■ **CHECK YOUR UNDERSTANDING**
1/ Retype the passage from the excerpt on the magnetized regular black hole, starting with "This work is" and going on through "Black Hole (MRBH)".
2/ According to the excerpt on the magnetized regular black hole, which section calculates the bound of the greybody factor?
EXCERPT Block Start
This work is organized as follows: in Section 2, we study MRBH. In Section 3, by using GBT, we calculate the deflection angle in the background of non-plasma medium. In Section 4, we analyse the graphical behaviour of deflection angle in non-plasma medium. In Section 5, we compute the deflection angle for MRBH in plasma medium, and in Section 6 we study the graphical influence of deflection angle in plasma medium. In Section 7, we calculate the bound of greybody factor for MRBH. In Section 8, we observe the graphical impact of greybody bound. The last Section 9 is devoted to the conclusion.

2. Magnetized Regular Black Hole (MRBH)
EXCERPT Block End
SUPPLIED DATA Block Start
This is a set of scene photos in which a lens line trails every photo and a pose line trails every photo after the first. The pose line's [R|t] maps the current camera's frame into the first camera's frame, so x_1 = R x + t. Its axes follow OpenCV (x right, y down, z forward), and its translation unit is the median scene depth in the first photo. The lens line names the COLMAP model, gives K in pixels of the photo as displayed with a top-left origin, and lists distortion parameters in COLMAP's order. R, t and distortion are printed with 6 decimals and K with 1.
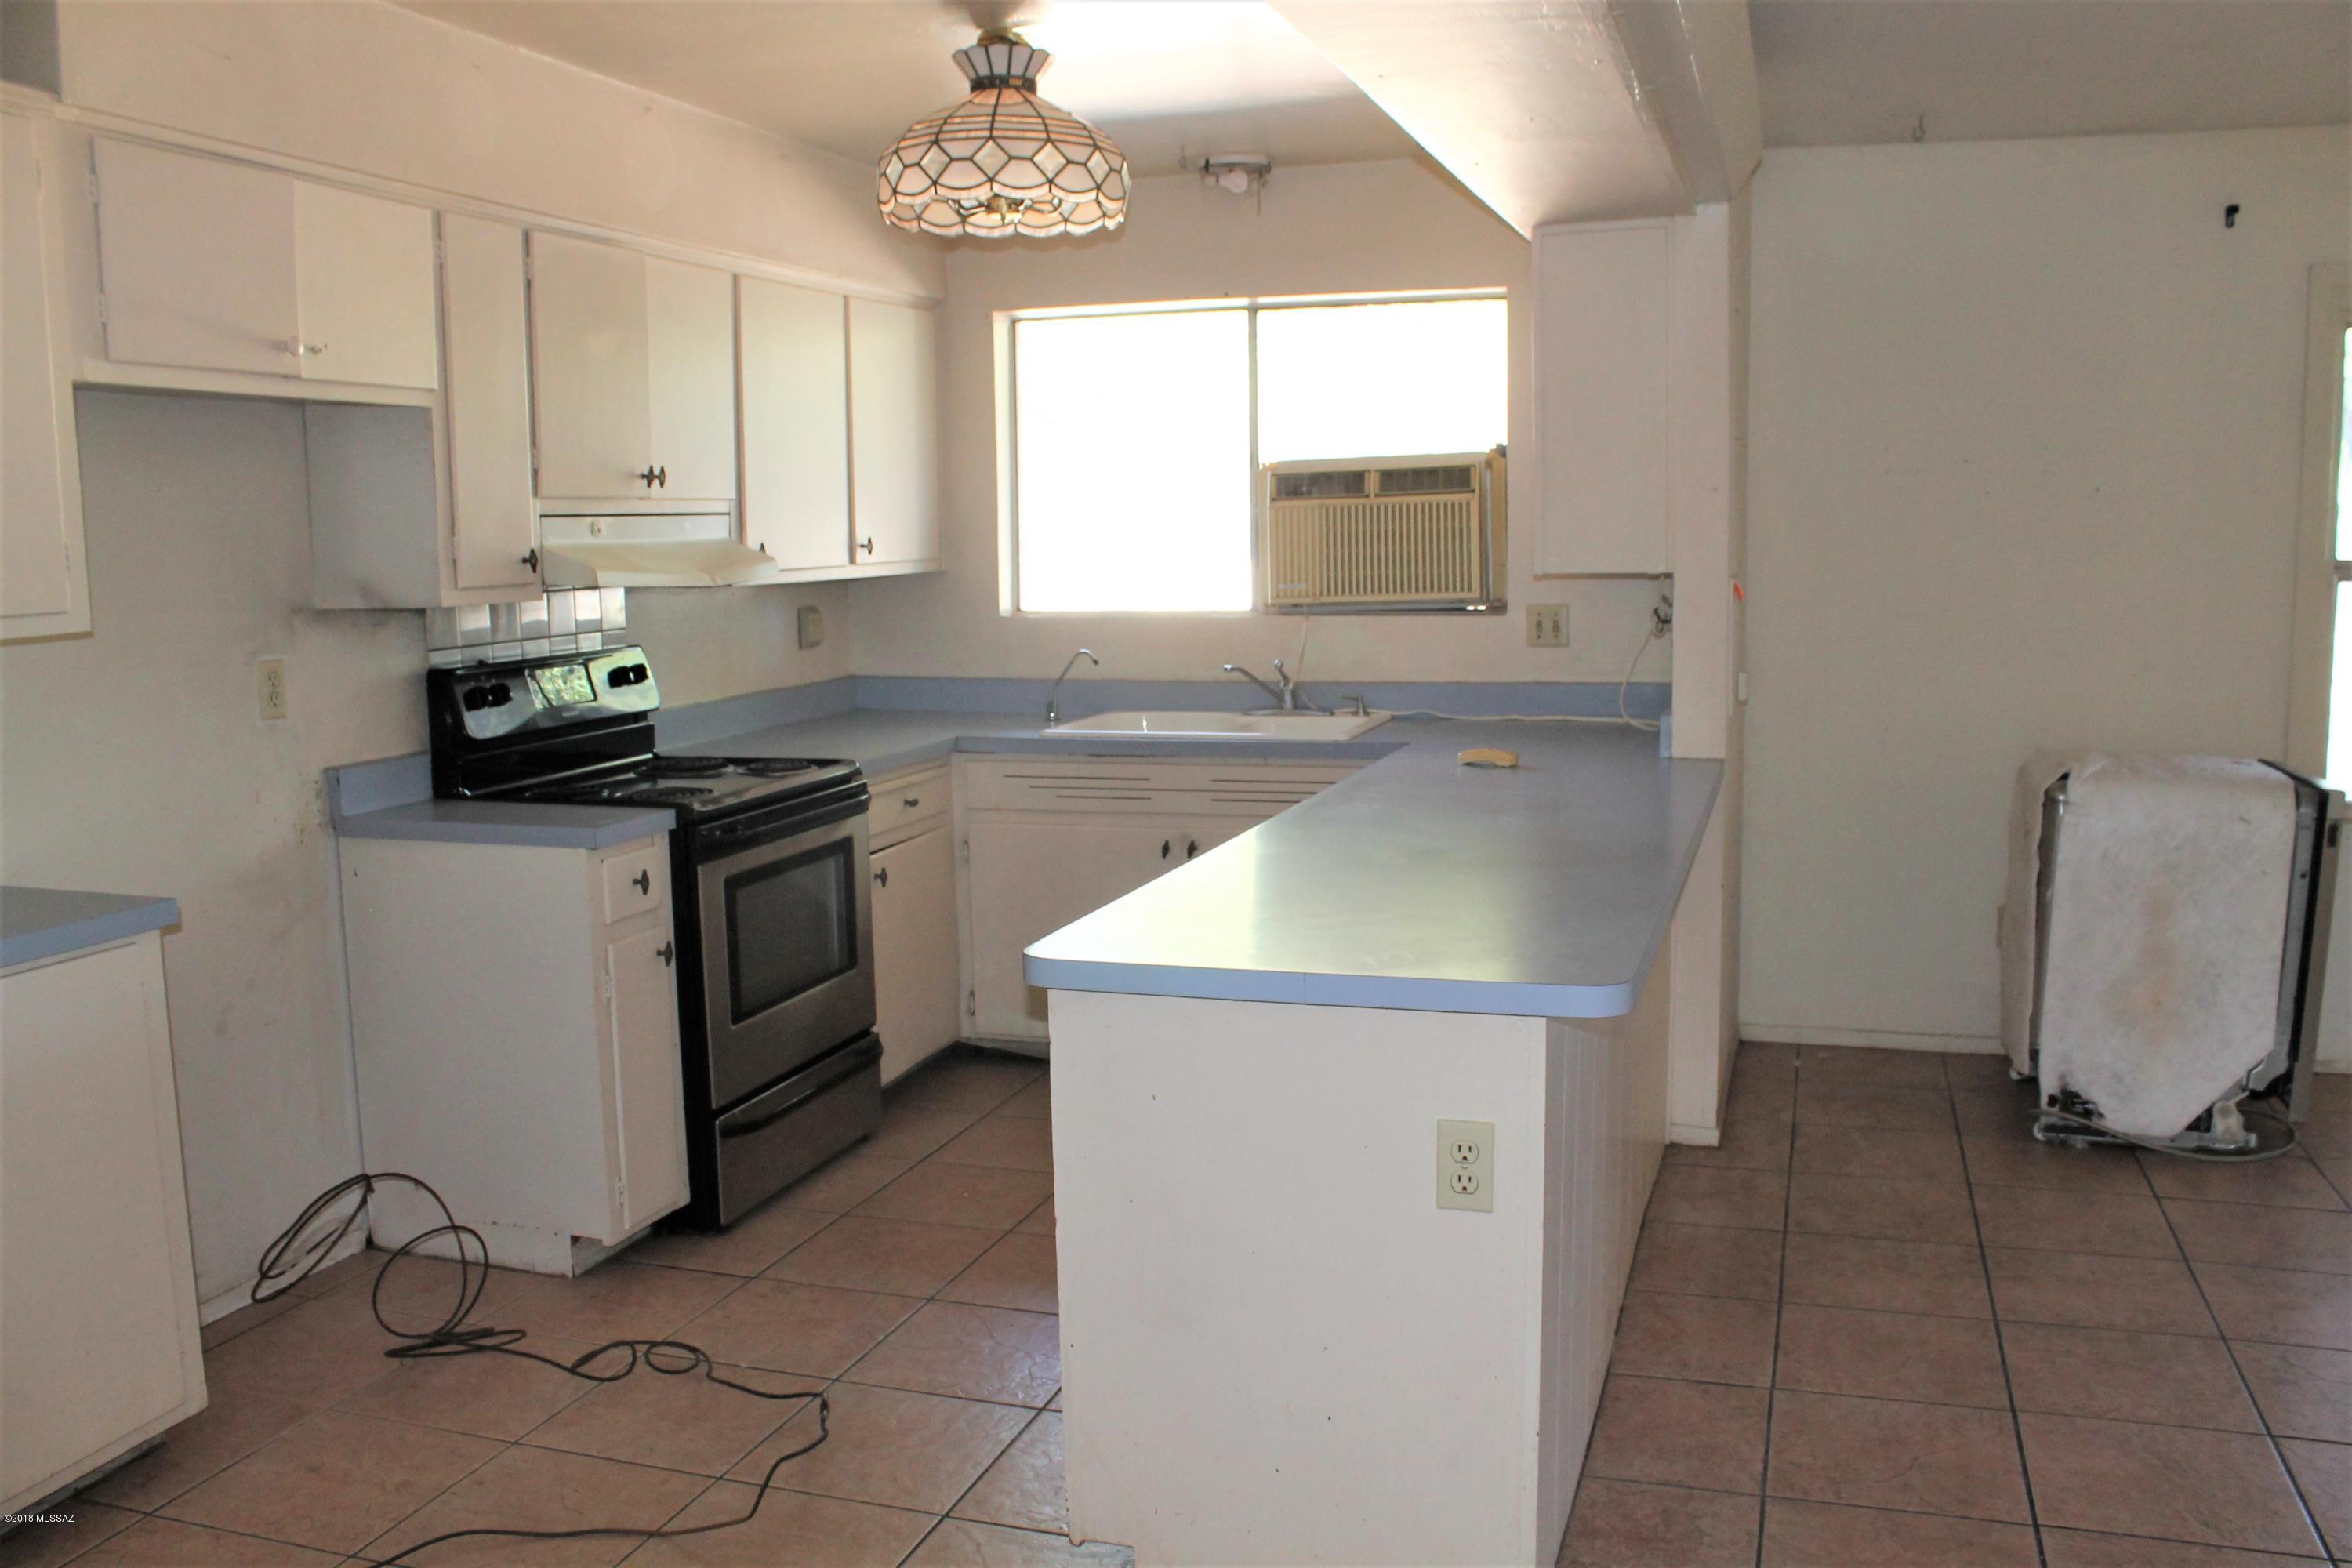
SUPPLIED DATA Block End
■ **SOLVED TASKS**
1/
This work is organized as follows: in Section 2, we study MRBH. In Section 3, by using GBT, we calculate the deflection angle in the background of non-plasma medium. In Section 4, we analyse the graphical behaviour of deflection angle in non-plasma medium. In Section 5, we compute the deflection angle for MRBH in plasma medium, and in Section 6 we study the graphical influence of deflection angle in plasma medium. In Section 7, we calculate the bound of greybody factor for MRBH. In Section 8, we observe the graphical impact of greybody bound. The last Section 9 is devoted to the conclusion.

2. Magnetized Regular Black Hole (MRBH)

2/ Section 7